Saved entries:
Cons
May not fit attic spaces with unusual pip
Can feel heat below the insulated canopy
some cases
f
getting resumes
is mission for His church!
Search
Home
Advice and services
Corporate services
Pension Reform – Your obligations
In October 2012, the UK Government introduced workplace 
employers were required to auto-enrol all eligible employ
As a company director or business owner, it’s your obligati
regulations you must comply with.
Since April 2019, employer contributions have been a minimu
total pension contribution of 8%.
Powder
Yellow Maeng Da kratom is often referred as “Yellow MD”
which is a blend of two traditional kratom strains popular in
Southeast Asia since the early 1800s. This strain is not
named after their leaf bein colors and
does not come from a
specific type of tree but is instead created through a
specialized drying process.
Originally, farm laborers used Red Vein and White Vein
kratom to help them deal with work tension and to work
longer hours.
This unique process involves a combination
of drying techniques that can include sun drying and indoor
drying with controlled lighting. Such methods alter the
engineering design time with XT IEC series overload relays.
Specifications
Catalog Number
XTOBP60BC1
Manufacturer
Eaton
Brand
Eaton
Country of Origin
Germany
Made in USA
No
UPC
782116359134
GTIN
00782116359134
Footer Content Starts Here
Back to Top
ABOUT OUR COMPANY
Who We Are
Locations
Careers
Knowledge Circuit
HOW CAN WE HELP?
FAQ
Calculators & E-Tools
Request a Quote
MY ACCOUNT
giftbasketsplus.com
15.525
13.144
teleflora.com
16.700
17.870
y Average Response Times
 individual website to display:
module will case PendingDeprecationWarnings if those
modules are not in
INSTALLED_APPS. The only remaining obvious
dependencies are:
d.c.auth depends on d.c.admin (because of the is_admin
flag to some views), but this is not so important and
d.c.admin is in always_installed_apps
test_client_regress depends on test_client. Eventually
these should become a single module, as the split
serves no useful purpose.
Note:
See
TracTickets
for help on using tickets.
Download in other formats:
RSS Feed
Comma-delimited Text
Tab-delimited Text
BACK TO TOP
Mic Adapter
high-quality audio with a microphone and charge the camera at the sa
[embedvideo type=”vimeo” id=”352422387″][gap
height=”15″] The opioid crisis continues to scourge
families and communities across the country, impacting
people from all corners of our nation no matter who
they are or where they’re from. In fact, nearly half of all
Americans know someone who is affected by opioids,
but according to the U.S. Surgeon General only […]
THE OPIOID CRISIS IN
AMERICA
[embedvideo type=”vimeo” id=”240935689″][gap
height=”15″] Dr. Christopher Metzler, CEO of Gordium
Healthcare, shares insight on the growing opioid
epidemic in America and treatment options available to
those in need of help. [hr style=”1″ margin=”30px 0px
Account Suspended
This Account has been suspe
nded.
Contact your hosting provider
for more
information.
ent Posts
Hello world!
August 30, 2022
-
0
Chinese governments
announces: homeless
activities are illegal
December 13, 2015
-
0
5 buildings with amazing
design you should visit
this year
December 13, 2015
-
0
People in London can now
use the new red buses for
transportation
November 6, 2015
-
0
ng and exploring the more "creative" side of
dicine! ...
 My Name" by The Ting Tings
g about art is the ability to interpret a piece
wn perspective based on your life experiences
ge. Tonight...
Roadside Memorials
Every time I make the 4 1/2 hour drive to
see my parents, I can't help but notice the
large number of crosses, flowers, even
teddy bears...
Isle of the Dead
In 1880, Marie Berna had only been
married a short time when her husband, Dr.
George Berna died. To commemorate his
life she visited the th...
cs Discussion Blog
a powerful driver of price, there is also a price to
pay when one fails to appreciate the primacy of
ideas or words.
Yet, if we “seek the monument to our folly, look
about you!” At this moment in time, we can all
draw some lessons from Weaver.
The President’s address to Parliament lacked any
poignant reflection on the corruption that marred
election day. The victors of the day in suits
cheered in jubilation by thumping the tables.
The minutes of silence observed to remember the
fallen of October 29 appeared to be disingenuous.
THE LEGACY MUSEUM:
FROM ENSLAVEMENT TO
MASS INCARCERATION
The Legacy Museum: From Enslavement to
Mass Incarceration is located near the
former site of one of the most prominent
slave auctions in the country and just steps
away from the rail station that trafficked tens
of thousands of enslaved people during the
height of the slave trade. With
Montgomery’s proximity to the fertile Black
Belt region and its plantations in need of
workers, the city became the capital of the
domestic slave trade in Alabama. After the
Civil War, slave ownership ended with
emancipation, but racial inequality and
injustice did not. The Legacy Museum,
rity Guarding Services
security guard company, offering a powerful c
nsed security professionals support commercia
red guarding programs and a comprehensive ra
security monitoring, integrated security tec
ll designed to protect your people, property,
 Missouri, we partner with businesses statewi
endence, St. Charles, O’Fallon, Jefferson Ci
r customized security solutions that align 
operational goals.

• **Exercise objective**: Update the stretch from the start of the entries through the line containing "Yellow Maeng Da", replacing "Pension Reform" with "Pension Changes" and leaving everything else unchanged.

• **Task solution**:
Cons
May not fit attic spaces with unusual pip
Can feel heat below the insulated canopy
some cases
f
getting resumes
is mission for His church!
Search
Home
Advice and services
Corporate services
Pension Changes – Your obligations
In October 2012, the UK Government introduced workplace 
employers were required to auto-enrol all eligible employ
As a company director or business owner, it’s your obligati
regulations you must comply with.
Since April 2019, employer contributions have been a minimu
total pension contribution of 8%.
Powder
Yellow Maeng Da kratom is often referred as “Yellow MD”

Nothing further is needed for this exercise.